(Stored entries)
:::

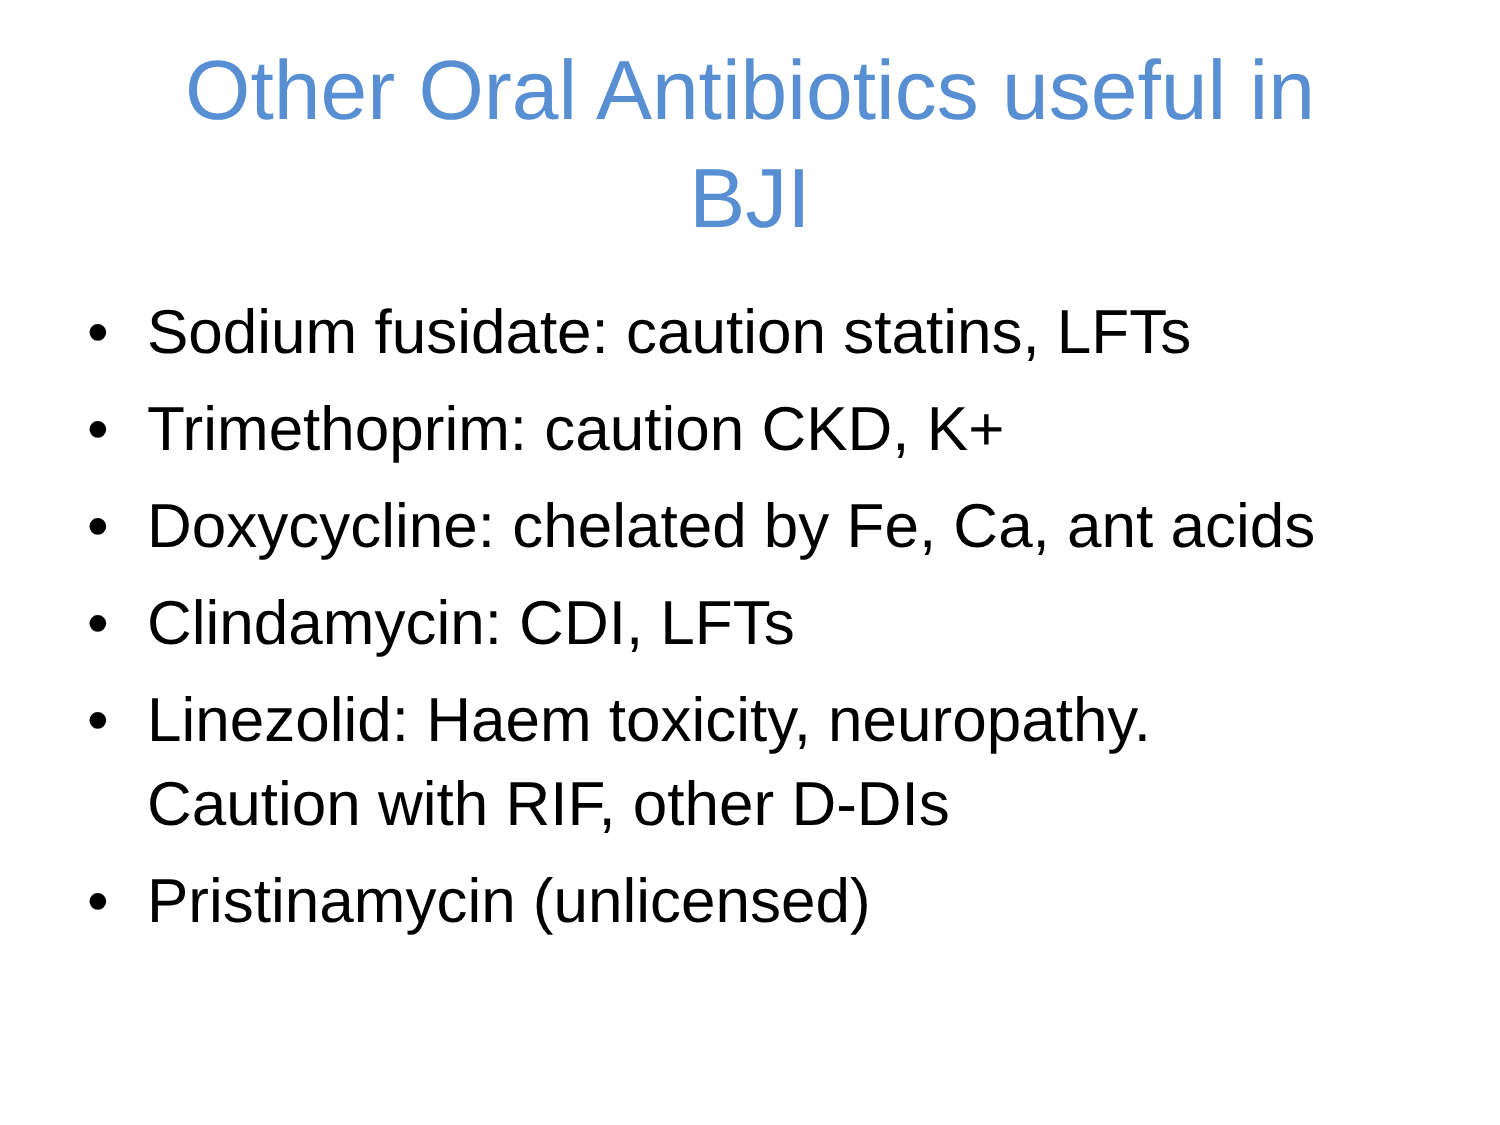Other Oral Antibiotics useful in
BJI
• Sodium fusidate: caution statins, LFTs
• Trimethoprim: caution CKD, K+
• Doxycycline: chelated by Fe, Ca, ant acids
• Clindamycin: CDI, LFTs
• Linezolid: Haem toxicity, neuropathy.
Caution with RIF, other D-DIs
• Pristinamycin (unlicensed)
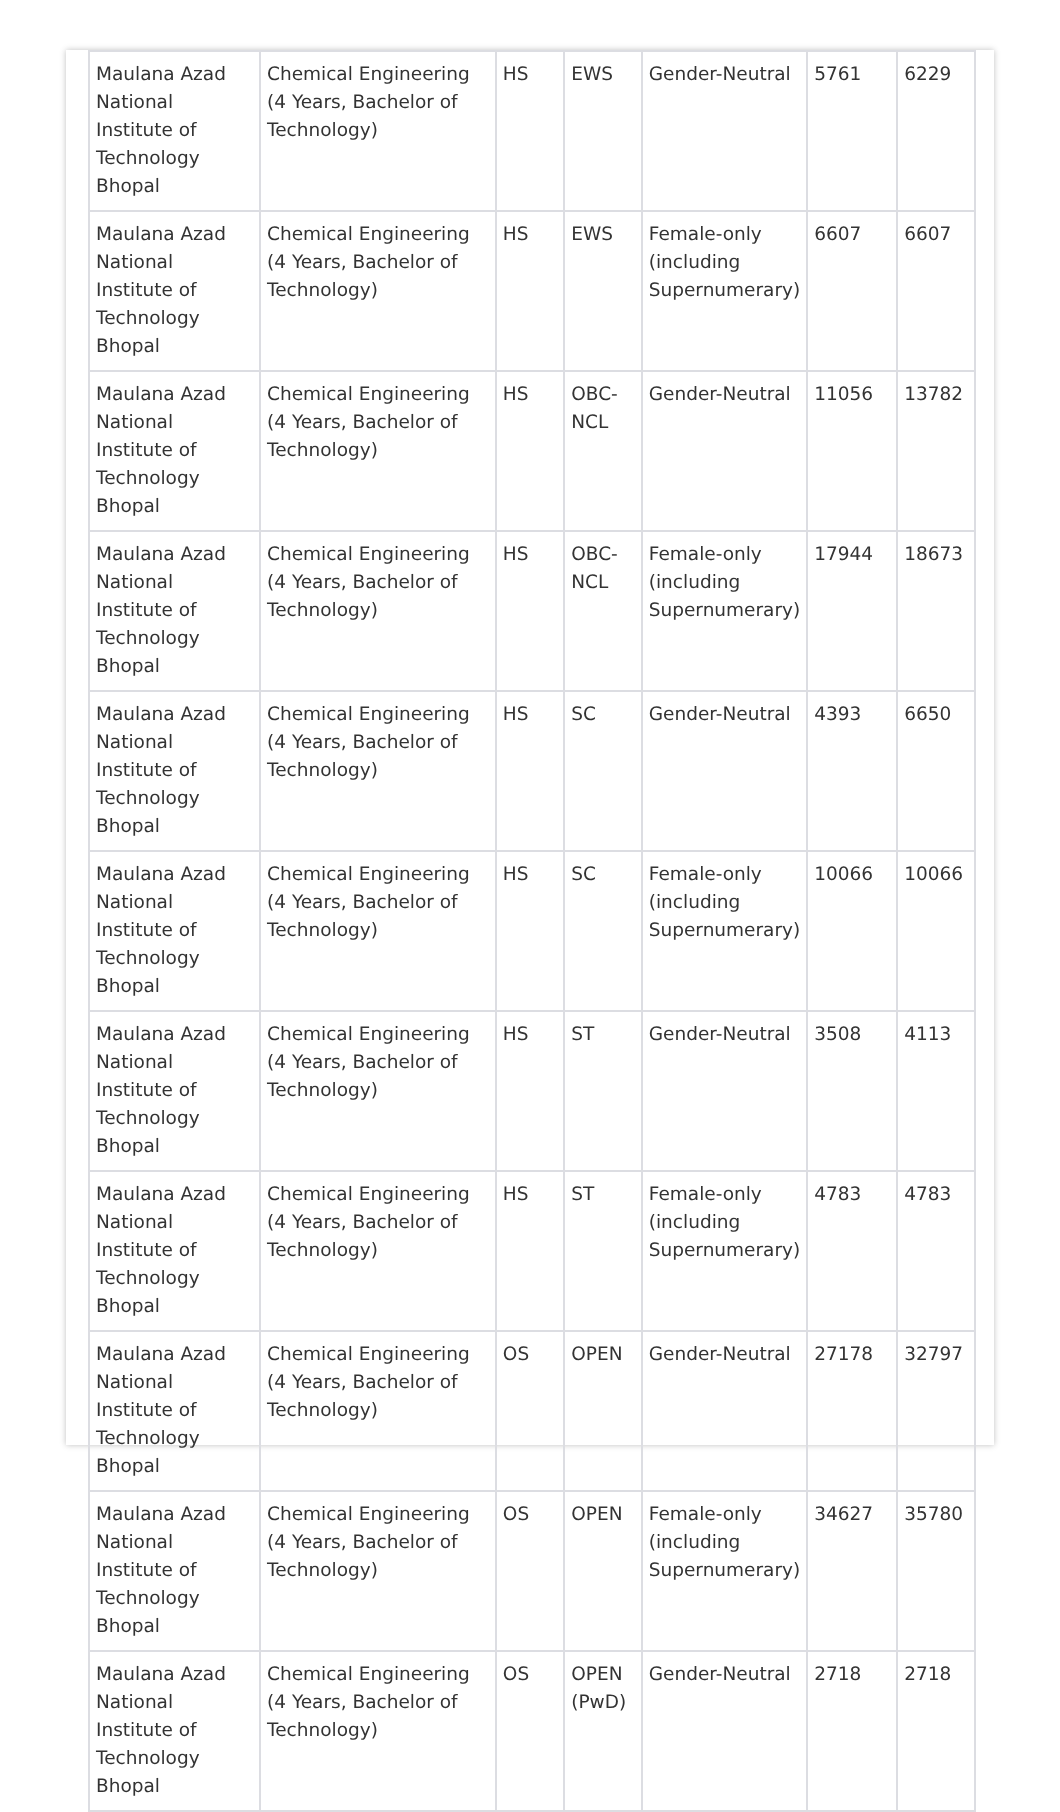| Maulana Azad National Institute of Technology Bhopal | Chemical Engineering (4 Years, Bachelor of Technology) | HS | EWS | Gender-Neutral | 5761 | 6229 |
| Maulana Azad National Institute of Technology Bhopal | Chemical Engineering (4 Years, Bachelor of Technology) | HS | EWS | Female-only (including Supernumerary) | 6607 | 6607 |
| Maulana Azad National Institute of Technology Bhopal | Chemical Engineering (4 Years, Bachelor of Technology) | HS | OBC-NCL | Gender-Neutral | 11056 | 13782 |
| Maulana Azad National Institute of Technology Bhopal | Chemical Engineering (4 Years, Bachelor of Technology) | HS | OBC-NCL | Female-only (including Supernumerary) | 17944 | 18673 |
| Maulana Azad National Institute of Technology Bhopal | Chemical Engineering (4 Years, Bachelor of Technology) | HS | SC | Gender-Neutral | 4393 | 6650 |
| Maulana Azad National Institute of Technology Bhopal | Chemical Engineering (4 Years, Bachelor of Technology) | HS | SC | Female-only (including Supernumerary) | 10066 | 10066 |
| Maulana Azad National Institute of Technology Bhopal | Chemical Engineering (4 Years, Bachelor of Technology) | HS | ST | Gender-Neutral | 3508 | 4113 |
| Maulana Azad National Institute of Technology Bhopal | Chemical Engineering (4 Years, Bachelor of Technology) | HS | ST | Female-only (including Supernumerary) | 4783 | 4783 |
| Maulana Azad National Institute of Technology Bhopal | Chemical Engineering (4 Years, Bachelor of Technology) | OS | OPEN | Gender-Neutral | 27178 | 32797 |
| Maulana Azad National Institute of Technology Bhopal | Chemical Engineering (4 Years, Bachelor of Technology) | OS | OPEN | Female-only (including Supernumerary) | 34627 | 35780 |
| Maulana Azad National Institute of Technology Bhopal | Chemical Engineering (4 Years, Bachelor of Technology) | OS | OPEN (PwD) | Gender-Neutral | 2718 | 2718 |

:::

§ Directions for this task: From the records above, copy only the lines running from the line holding "Caution with RIF, other D-DIs" through the line holding "10066 | 10066 |", with no pictures.

§ Task response:
Caution with RIF, other D-DIs
• Pristinamycin (unlicensed)
| Maulana Azad National Institute of Technology Bhopal | Chemical Engineering (4 Years, Bachelor of Technology) | HS | EWS | Gender-Neutral | 5761 | 6229 |
| Maulana Azad National Institute of Technology Bhopal | Chemical Engineering (4 Years, Bachelor of Technology) | HS | EWS | Female-only (including Supernumerary) | 6607 | 6607 |
| Maulana Azad National Institute of Technology Bhopal | Chemical Engineering (4 Years, Bachelor of Technology) | HS | OBC-NCL | Gender-Neutral | 11056 | 13782 |
| Maulana Azad National Institute of Technology Bhopal | Chemical Engineering (4 Years, Bachelor of Technology) | HS | OBC-NCL | Female-only (including Supernumerary) | 17944 | 18673 |
| Maulana Azad National Institute of Technology Bhopal | Chemical Engineering (4 Years, Bachelor of Technology) | HS | SC | Gender-Neutral | 4393 | 6650 |
| Maulana Azad National Institute of Technology Bhopal | Chemical Engineering (4 Years, Bachelor of Technology) | HS | SC | Female-only (including Supernumerary) | 10066 | 10066 |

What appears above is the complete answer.